(What you have to do) Each entry in the listing must be set down again word for word.

___ Excerpted records ___

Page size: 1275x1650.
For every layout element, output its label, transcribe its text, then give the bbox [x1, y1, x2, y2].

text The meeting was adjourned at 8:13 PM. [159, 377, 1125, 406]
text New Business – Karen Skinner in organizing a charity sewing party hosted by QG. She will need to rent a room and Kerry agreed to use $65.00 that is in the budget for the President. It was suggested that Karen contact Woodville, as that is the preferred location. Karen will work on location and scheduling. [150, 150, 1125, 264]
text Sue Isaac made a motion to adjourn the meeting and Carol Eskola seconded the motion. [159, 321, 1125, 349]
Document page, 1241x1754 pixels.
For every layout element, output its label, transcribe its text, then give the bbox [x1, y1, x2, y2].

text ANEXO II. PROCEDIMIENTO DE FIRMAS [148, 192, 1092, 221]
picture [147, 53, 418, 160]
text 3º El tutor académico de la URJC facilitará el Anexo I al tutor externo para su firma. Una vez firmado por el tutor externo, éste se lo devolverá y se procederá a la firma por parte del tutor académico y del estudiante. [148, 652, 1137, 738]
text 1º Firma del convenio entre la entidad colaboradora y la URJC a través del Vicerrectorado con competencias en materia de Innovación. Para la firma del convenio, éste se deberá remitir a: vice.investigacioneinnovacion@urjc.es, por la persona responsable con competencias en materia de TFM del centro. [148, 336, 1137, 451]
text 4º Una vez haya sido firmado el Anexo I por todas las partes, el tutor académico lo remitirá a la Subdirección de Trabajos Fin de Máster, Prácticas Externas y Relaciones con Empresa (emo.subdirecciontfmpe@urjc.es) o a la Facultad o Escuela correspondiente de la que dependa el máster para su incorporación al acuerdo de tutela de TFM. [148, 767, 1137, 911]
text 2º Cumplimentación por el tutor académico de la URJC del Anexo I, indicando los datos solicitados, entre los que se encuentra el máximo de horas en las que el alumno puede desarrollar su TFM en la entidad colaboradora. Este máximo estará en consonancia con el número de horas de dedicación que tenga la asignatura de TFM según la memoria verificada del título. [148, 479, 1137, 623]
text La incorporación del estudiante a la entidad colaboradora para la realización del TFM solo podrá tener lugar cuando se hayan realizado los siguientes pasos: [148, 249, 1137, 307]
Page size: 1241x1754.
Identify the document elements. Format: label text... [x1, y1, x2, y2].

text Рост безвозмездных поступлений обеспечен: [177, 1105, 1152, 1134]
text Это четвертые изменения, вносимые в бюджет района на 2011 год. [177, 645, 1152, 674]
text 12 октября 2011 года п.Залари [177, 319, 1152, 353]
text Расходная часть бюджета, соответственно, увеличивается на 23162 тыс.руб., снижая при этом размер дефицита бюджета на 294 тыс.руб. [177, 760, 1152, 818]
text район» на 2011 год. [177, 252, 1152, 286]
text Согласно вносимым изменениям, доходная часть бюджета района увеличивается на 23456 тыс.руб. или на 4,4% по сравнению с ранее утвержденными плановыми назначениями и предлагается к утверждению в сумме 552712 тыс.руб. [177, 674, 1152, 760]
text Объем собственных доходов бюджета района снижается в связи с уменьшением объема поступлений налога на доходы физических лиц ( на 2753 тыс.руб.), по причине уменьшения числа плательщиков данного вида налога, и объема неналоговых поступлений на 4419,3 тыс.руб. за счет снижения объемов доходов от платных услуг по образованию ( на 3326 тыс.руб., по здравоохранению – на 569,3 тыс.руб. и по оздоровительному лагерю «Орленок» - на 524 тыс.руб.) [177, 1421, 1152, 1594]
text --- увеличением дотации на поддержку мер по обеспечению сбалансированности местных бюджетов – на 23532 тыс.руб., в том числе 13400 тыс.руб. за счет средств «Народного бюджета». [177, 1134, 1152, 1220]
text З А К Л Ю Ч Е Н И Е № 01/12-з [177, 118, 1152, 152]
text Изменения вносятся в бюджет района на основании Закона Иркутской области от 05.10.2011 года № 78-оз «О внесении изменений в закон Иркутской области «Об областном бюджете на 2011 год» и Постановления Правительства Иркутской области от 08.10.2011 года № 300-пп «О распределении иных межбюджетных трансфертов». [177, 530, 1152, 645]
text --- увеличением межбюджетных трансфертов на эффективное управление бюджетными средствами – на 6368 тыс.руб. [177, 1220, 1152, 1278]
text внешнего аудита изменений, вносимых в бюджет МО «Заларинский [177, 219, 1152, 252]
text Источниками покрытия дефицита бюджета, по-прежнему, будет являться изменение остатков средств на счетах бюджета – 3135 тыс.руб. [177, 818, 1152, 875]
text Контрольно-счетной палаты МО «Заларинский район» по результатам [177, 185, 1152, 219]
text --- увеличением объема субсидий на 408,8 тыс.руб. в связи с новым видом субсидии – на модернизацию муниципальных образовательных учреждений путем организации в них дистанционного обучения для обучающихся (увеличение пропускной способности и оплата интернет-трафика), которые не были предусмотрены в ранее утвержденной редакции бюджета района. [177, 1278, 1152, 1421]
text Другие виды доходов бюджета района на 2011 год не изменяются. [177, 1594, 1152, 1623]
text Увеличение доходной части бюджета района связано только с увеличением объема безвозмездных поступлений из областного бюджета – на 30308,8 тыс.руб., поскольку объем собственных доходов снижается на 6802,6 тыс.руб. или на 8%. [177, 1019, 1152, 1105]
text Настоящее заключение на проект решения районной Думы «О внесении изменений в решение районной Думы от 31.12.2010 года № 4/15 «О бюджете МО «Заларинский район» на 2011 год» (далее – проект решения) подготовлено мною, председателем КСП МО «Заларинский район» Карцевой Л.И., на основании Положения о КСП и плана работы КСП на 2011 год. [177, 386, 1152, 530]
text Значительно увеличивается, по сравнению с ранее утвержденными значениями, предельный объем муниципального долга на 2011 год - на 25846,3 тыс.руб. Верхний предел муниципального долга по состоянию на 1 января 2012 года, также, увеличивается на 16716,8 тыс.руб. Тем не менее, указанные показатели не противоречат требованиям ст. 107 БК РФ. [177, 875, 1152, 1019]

___

(Solution to the problem)
Page size: 1275x1650.
For every layout element, output its label, transcribe its text, then give the bbox [x1, y1, x2, y2].

text The meeting was adjourned at 8:13 PM. [159, 377, 1125, 406]
text New Business – Karen Skinner in organizing a charity sewing party hosted by QG. She will need to rent a room and Kerry agreed to use $65.00 that is in the budget for the President. It was suggested that Karen contact Woodville, as that is the preferred location. Karen will work on location and scheduling. [150, 150, 1125, 264]
text Sue Isaac made a motion to adjourn the meeting and Carol Eskola seconded the motion. [159, 321, 1125, 349]
Document page, 1241x1754 pixels.
For every layout element, output its label, transcribe its text, then give the bbox [x1, y1, x2, y2].

text ANEXO II. PROCEDIMIENTO DE FIRMAS [148, 192, 1092, 221]
picture [147, 53, 418, 160]
text 3º El tutor académico de la URJC facilitará el Anexo I al tutor externo para su firma. Una vez firmado por el tutor externo, éste se lo devolverá y se procederá a la firma por parte del tutor académico y del estudiante. [148, 652, 1137, 738]
text 1º Firma del convenio entre la entidad colaboradora y la URJC a través del Vicerrectorado con competencias en materia de Innovación. Para la firma del convenio, éste se deberá remitir a: vice.investigacioneinnovacion@urjc.es, por la persona responsable con competencias en materia de TFM del centro. [148, 336, 1137, 451]
text 4º Una vez haya sido firmado el Anexo I por todas las partes, el tutor académico lo remitirá a la Subdirección de Trabajos Fin de Máster, Prácticas Externas y Relaciones con Empresa (emo.subdirecciontfmpe@urjc.es) o a la Facultad o Escuela correspondiente de la que dependa el máster para su incorporación al acuerdo de tutela de TFM. [148, 767, 1137, 911]
text 2º Cumplimentación por el tutor académico de la URJC del Anexo I, indicando los datos solicitados, entre los que se encuentra el máximo de horas en las que el alumno puede desarrollar su TFM en la entidad colaboradora. Este máximo estará en consonancia con el número de horas de dedicación que tenga la asignatura de TFM según la memoria verificada del título. [148, 479, 1137, 623]
text La incorporación del estudiante a la entidad colaboradora para la realización del TFM solo podrá tener lugar cuando se hayan realizado los siguientes pasos: [148, 249, 1137, 307]
Page size: 1241x1754.
Identify the document elements. Format: label text... [x1, y1, x2, y2].

text Рост безвозмездных поступлений обеспечен: [177, 1105, 1152, 1134]
text Это четвертые изменения, вносимые в бюджет района на 2011 год. [177, 645, 1152, 674]
text 12 октября 2011 года п.Залари [177, 319, 1152, 353]
text Расходная часть бюджета, соответственно, увеличивается на 23162 тыс.руб., снижая при этом размер дефицита бюджета на 294 тыс.руб. [177, 760, 1152, 818]
text район» на 2011 год. [177, 252, 1152, 286]
text Согласно вносимым изменениям, доходная часть бюджета района увеличивается на 23456 тыс.руб. или на 4,4% по сравнению с ранее утвержденными плановыми назначениями и предлагается к утверждению в сумме 552712 тыс.руб. [177, 674, 1152, 760]
text Объем собственных доходов бюджета района снижается в связи с уменьшением объема поступлений налога на доходы физических лиц ( на 2753 тыс.руб.), по причине уменьшения числа плательщиков данного вида налога, и объема неналоговых поступлений на 4419,3 тыс.руб. за счет снижения объемов доходов от платных услуг по образованию ( на 3326 тыс.руб., по здравоохранению – на 569,3 тыс.руб. и по оздоровительному лагерю «Орленок» - на 524 тыс.руб.) [177, 1421, 1152, 1594]
text --- увеличением дотации на поддержку мер по обеспечению сбалансированности местных бюджетов – на 23532 тыс.руб., в том числе 13400 тыс.руб. за счет средств «Народного бюджета». [177, 1134, 1152, 1220]
text З А К Л Ю Ч Е Н И Е № 01/12-з [177, 118, 1152, 152]
text Изменения вносятся в бюджет района на основании Закона Иркутской области от 05.10.2011 года № 78-оз «О внесении изменений в закон Иркутской области «Об областном бюджете на 2011 год» и Постановления Правительства Иркутской области от 08.10.2011 года № 300-пп «О распределении иных межбюджетных трансфертов». [177, 530, 1152, 645]
text --- увеличением межбюджетных трансфертов на эффективное управление бюджетными средствами – на 6368 тыс.руб. [177, 1220, 1152, 1278]
text внешнего аудита изменений, вносимых в бюджет МО «Заларинский [177, 219, 1152, 252]
text Источниками покрытия дефицита бюджета, по-прежнему, будет являться изменение остатков средств на счетах бюджета – 3135 тыс.руб. [177, 818, 1152, 875]
text Контрольно-счетной палаты МО «Заларинский район» по результатам [177, 185, 1152, 219]
text --- увеличением объема субсидий на 408,8 тыс.руб. в связи с новым видом субсидии – на модернизацию муниципальных образовательных учреждений путем организации в них дистанционного обучения для обучающихся (увеличение пропускной способности и оплата интернет-трафика), которые не были предусмотрены в ранее утвержденной редакции бюджета района. [177, 1278, 1152, 1421]
text Другие виды доходов бюджета района на 2011 год не изменяются. [177, 1594, 1152, 1623]
text Увеличение доходной части бюджета района связано только с увеличением объема безвозмездных поступлений из областного бюджета – на 30308,8 тыс.руб., поскольку объем собственных доходов снижается на 6802,6 тыс.руб. или на 8%. [177, 1019, 1152, 1105]
text Настоящее заключение на проект решения районной Думы «О внесении изменений в решение районной Думы от 31.12.2010 года № 4/15 «О бюджете МО «Заларинский район» на 2011 год» (далее – проект решения) подготовлено мною, председателем КСП МО «Заларинский район» Карцевой Л.И., на основании Положения о КСП и плана работы КСП на 2011 год. [177, 386, 1152, 530]
text Значительно увеличивается, по сравнению с ранее утвержденными значениями, предельный объем муниципального долга на 2011 год - на 25846,3 тыс.руб. Верхний предел муниципального долга по состоянию на 1 января 2012 года, также, увеличивается на 16716,8 тыс.руб. Тем не менее, указанные показатели не противоречат требованиям ст. 107 БК РФ. [177, 875, 1152, 1019]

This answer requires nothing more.